EXTRACTED ENTRIES:
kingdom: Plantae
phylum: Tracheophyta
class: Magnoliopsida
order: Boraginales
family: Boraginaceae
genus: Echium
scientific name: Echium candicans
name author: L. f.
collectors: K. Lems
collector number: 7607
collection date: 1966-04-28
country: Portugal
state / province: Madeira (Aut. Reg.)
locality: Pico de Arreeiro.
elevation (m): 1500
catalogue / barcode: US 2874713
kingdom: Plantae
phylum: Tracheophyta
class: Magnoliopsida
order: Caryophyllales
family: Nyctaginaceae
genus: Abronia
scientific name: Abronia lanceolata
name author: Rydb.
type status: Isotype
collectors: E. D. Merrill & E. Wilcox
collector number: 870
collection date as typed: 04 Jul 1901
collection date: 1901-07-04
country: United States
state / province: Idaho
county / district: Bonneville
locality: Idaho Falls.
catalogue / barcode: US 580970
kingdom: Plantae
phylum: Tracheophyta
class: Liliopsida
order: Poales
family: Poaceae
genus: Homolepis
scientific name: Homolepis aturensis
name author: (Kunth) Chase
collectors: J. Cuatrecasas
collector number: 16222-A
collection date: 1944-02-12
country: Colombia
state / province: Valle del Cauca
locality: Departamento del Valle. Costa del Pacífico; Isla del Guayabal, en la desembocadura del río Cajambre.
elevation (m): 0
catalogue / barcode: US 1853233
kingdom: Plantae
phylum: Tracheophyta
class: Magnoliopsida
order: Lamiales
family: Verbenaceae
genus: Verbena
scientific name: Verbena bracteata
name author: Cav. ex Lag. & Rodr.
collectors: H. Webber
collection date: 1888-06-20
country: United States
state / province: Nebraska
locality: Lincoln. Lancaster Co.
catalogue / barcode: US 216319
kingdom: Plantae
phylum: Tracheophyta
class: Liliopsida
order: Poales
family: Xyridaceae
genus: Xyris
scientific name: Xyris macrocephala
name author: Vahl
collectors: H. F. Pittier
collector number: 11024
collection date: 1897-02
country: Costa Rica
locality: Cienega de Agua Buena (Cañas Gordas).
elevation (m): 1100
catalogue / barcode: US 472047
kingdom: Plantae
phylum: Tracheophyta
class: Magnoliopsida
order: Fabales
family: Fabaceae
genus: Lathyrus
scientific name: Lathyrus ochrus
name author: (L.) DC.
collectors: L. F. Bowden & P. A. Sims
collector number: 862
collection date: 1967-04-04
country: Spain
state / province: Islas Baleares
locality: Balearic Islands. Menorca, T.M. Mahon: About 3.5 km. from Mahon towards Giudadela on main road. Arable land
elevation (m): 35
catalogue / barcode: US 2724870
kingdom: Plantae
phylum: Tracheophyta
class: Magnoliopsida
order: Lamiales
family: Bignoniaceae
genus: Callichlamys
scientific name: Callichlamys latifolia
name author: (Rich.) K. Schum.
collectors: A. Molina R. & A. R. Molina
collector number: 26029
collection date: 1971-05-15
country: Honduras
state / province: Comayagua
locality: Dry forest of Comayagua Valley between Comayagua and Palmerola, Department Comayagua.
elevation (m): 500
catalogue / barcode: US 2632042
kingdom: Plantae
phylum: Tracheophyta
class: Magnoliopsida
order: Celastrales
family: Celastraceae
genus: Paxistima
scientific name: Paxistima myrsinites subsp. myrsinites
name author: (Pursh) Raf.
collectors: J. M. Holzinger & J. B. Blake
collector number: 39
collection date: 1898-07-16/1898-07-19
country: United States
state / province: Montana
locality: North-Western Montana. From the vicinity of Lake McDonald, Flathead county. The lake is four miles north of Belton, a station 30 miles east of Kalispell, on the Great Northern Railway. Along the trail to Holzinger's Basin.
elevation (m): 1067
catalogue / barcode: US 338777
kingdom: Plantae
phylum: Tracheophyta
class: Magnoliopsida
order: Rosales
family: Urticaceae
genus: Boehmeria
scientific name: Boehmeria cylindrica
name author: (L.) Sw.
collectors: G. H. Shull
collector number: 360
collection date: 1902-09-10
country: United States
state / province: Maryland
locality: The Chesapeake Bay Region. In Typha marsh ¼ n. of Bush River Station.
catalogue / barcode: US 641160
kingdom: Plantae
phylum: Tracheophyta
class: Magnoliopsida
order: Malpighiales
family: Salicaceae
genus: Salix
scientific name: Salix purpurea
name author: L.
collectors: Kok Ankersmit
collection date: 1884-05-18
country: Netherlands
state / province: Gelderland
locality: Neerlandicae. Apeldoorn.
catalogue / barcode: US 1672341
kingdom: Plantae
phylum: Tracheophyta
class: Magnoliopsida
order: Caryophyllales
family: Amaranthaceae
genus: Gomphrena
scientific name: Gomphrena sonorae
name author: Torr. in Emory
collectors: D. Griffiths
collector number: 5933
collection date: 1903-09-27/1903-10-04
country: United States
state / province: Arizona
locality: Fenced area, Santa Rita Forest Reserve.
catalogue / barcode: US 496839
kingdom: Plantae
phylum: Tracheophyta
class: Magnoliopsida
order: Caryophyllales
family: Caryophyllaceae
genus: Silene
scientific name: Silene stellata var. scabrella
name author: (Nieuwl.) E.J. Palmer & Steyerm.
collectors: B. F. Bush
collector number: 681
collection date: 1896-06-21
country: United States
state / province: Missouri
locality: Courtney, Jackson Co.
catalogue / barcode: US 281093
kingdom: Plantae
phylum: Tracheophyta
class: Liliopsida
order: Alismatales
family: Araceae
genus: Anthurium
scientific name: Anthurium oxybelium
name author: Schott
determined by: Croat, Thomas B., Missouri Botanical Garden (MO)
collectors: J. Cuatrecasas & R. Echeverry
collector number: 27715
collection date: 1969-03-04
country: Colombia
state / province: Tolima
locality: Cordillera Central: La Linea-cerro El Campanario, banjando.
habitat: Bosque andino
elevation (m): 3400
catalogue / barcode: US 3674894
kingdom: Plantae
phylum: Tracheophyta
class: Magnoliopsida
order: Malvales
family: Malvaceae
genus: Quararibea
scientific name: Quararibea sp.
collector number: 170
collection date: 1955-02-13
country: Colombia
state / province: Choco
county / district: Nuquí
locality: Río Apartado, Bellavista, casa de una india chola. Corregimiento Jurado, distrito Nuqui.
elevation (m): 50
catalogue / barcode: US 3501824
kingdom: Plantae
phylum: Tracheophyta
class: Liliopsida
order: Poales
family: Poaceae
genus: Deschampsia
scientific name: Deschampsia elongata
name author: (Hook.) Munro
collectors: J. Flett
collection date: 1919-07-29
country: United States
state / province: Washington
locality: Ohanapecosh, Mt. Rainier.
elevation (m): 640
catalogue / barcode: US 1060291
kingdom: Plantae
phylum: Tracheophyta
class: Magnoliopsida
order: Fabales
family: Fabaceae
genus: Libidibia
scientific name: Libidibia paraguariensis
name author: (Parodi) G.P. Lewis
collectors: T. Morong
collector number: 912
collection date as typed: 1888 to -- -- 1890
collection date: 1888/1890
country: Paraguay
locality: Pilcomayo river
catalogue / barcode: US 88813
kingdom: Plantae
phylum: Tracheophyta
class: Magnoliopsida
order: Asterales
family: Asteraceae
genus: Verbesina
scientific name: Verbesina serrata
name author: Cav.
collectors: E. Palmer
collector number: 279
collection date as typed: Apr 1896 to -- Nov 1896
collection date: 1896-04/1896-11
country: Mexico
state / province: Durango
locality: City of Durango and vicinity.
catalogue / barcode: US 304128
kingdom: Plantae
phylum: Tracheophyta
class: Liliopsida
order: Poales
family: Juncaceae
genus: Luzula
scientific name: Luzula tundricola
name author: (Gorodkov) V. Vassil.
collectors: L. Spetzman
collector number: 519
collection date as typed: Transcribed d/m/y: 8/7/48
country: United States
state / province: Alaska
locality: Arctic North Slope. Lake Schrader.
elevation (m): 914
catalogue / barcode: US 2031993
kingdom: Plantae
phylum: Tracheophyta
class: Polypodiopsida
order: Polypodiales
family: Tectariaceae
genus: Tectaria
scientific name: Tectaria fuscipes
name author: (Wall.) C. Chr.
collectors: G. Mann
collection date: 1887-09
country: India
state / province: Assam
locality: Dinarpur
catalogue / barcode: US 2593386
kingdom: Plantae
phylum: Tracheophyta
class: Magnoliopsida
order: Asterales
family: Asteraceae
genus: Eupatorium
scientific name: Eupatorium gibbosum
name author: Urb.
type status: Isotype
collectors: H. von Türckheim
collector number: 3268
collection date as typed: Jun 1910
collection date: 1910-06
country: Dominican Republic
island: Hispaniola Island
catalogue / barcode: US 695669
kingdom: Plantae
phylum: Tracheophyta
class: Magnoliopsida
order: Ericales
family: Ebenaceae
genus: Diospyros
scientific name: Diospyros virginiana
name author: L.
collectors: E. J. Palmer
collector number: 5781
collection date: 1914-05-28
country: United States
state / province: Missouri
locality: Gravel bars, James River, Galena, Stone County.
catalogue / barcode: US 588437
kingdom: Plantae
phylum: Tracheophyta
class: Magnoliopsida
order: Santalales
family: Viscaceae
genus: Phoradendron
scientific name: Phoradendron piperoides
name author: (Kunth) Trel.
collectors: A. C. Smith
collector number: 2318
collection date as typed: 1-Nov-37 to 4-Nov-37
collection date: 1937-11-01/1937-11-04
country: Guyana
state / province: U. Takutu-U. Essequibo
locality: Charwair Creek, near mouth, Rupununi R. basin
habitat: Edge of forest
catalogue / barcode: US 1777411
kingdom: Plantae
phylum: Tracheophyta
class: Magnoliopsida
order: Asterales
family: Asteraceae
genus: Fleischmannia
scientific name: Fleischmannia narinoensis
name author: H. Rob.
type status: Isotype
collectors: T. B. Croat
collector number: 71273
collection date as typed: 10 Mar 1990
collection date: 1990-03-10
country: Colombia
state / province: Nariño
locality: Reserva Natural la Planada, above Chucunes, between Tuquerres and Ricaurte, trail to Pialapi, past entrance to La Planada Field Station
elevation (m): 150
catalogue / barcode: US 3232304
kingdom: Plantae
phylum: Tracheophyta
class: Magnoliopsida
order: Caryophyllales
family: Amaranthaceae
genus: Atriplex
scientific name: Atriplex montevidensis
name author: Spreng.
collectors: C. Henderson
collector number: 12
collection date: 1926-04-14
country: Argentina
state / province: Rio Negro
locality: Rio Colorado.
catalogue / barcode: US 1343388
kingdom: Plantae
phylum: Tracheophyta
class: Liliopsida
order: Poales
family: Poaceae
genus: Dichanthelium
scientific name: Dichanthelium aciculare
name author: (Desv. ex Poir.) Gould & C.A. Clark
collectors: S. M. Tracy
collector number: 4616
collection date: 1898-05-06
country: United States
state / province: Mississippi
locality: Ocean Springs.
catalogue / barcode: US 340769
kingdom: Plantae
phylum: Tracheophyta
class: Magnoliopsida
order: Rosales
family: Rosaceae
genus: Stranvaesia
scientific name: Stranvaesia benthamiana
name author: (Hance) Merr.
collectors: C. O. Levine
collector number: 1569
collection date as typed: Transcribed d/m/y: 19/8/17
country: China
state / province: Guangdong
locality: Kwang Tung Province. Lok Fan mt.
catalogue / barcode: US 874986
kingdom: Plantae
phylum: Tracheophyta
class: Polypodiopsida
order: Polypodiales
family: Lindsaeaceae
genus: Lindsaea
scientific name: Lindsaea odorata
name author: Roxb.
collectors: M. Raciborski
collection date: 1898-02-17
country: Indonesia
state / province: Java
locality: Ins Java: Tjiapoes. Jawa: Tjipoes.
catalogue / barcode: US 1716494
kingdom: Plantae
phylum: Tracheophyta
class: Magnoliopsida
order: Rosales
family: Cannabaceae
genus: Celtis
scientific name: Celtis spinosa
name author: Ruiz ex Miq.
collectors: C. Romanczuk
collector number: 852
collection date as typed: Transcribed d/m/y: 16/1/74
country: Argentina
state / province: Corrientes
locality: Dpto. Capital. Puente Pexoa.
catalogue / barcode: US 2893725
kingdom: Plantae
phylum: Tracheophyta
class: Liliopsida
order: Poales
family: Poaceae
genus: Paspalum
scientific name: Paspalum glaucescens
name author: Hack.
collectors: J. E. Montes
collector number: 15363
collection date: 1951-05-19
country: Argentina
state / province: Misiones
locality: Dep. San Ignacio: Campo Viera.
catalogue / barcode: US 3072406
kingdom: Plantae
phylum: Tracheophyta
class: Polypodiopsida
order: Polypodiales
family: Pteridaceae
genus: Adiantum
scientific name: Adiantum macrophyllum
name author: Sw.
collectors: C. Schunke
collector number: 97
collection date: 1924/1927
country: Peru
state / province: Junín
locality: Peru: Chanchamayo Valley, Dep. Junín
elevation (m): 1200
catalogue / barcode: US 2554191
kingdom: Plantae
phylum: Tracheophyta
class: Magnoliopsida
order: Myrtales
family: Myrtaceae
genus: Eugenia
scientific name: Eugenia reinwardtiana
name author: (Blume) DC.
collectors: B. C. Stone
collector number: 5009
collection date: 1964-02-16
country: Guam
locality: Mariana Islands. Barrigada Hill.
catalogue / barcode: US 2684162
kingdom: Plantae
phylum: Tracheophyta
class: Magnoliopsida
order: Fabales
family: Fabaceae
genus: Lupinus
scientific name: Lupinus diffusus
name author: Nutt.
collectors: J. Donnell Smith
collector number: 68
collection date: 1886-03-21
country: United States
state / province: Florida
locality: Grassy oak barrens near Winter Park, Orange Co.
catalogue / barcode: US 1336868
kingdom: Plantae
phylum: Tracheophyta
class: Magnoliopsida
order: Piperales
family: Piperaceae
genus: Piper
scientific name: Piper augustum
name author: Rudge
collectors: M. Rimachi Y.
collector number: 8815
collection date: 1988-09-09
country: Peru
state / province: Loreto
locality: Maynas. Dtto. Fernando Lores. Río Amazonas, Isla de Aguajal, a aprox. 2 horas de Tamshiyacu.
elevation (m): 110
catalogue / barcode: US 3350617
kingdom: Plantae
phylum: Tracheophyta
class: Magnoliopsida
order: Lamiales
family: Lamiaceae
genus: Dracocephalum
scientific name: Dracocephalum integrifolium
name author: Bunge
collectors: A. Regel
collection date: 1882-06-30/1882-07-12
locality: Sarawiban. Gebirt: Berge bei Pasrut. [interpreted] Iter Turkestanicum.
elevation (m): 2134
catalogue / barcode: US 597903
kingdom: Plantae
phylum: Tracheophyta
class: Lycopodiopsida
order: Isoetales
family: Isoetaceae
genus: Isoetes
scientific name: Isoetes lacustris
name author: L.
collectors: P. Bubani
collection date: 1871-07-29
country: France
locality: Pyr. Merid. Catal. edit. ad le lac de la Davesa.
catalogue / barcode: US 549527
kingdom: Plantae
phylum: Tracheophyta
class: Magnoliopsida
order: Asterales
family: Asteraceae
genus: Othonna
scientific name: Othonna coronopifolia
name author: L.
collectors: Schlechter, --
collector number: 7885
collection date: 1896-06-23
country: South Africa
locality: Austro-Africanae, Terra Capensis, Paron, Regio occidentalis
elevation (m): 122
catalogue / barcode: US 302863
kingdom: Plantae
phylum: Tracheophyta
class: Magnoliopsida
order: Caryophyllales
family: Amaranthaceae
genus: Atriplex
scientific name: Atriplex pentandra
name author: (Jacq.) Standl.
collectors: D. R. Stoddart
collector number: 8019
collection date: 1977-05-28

GOAL: Reproduce, without any change, the part of the entries that opens with the line containing "elevation (m): 1100" and closes with the line containing "state / province: Maryland", including both of those lines.

FULL ANSWER:
elevation (m): 1100
catalogue / barcode: US 472047
kingdom: Plantae
phylum: Tracheophyta
class: Magnoliopsida
order: Fabales
family: Fabaceae
genus: Lathyrus
scientific name: Lathyrus ochrus
name author: (L.) DC.
collectors: L. F. Bowden & P. A. Sims
collector number: 862
collection date: 1967-04-04
country: Spain
state / province: Islas Baleares
locality: Balearic Islands. Menorca, T.M. Mahon: About 3.5 km. from Mahon towards Giudadela on main road. Arable land
elevation (m): 35
catalogue / barcode: US 2724870
kingdom: Plantae
phylum: Tracheophyta
class: Magnoliopsida
order: Lamiales
family: Bignoniaceae
genus: Callichlamys
scientific name: Callichlamys latifolia
name author: (Rich.) K. Schum.
collectors: A. Molina R. & A. R. Molina
collector number: 26029
collection date: 1971-05-15
country: Honduras
state / province: Comayagua
locality: Dry forest of Comayagua Valley between Comayagua and Palmerola, Department Comayagua.
elevation (m): 500
catalogue / barcode: US 2632042
kingdom: Plantae
phylum: Tracheophyta
class: Magnoliopsida
order: Celastrales
family: Celastraceae
genus: Paxistima
scientific name: Paxistima myrsinites subsp. myrsinites
name author: (Pursh) Raf.
collectors: J. M. Holzinger & J. B. Blake
collector number: 39
collection date: 1898-07-16/1898-07-19
country: United States
state / province: Montana
locality: North-Western Montana. From the vicinity of Lake McDonald, Flathead county. The lake is four miles north of Belton, a station 30 miles east of Kalispell, on the Great Northern Railway. Along the trail to Holzinger's Basin.
elevation (m): 1067
catalogue / barcode: US 338777
kingdom: Plantae
phylum: Tracheophyta
class: Magnoliopsida
order: Rosales
family: Urticaceae
genus: Boehmeria
scientific name: Boehmeria cylindrica
name author: (L.) Sw.
collectors: G. H. Shull
collector number: 360
collection date: 1902-09-10
country: United States
state / province: Maryland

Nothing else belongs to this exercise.